Action item → The required output is the lines below from the line containing "root of tail: (90, 164)" to the line containing "right back paw: (102, 250)", inclusive, retyped exactly. No other lines belong in it.
(Supplied data)
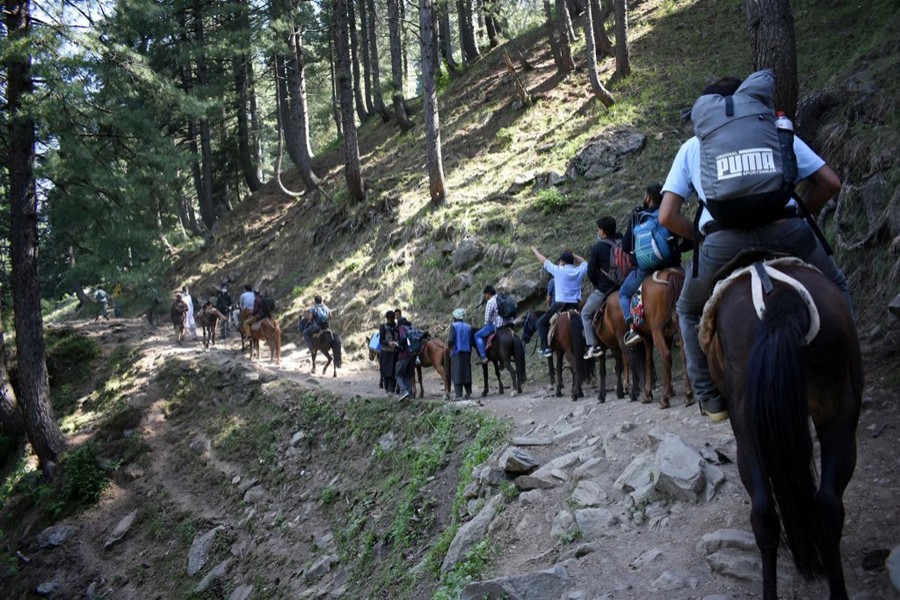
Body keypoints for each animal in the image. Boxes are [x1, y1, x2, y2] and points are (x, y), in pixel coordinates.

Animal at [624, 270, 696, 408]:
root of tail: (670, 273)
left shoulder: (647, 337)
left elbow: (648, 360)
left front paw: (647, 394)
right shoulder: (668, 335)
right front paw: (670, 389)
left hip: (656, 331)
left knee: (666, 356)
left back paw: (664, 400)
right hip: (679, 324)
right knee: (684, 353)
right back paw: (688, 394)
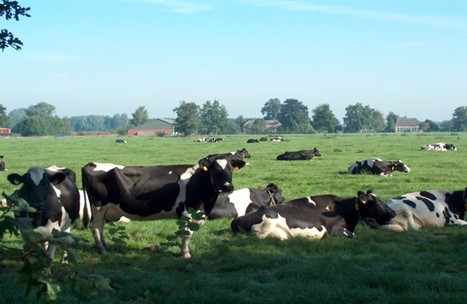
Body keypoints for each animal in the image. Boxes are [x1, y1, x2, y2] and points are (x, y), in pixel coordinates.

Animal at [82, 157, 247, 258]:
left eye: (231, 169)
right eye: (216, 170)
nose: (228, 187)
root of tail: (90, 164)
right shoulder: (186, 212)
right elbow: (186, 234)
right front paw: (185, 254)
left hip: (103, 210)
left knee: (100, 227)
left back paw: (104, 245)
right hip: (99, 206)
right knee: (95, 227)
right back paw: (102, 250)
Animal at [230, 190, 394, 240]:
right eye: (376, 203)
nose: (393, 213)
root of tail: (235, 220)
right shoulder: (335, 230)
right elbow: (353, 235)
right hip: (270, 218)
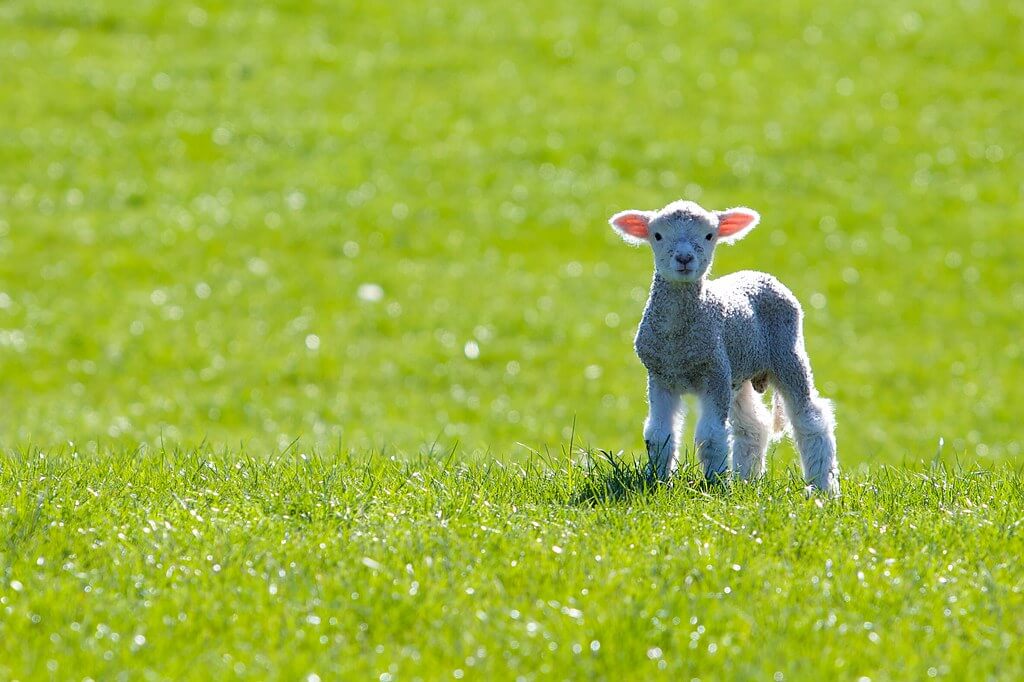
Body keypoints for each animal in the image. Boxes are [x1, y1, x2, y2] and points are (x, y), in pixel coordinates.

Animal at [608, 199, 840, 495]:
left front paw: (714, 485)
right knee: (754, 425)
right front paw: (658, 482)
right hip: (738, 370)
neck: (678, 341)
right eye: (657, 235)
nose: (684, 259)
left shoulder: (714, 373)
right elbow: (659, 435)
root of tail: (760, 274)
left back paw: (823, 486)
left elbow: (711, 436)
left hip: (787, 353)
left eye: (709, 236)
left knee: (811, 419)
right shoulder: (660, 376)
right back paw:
(End Supplied data)
Solution to this problem →
root of tail: (90, 164)
right shoulder: (186, 212)
right elbow: (186, 234)
right front paw: (185, 254)
left hip: (103, 210)
left knee: (100, 227)
left back paw: (104, 245)
right hip: (99, 206)
right knee: (95, 227)
right back paw: (102, 250)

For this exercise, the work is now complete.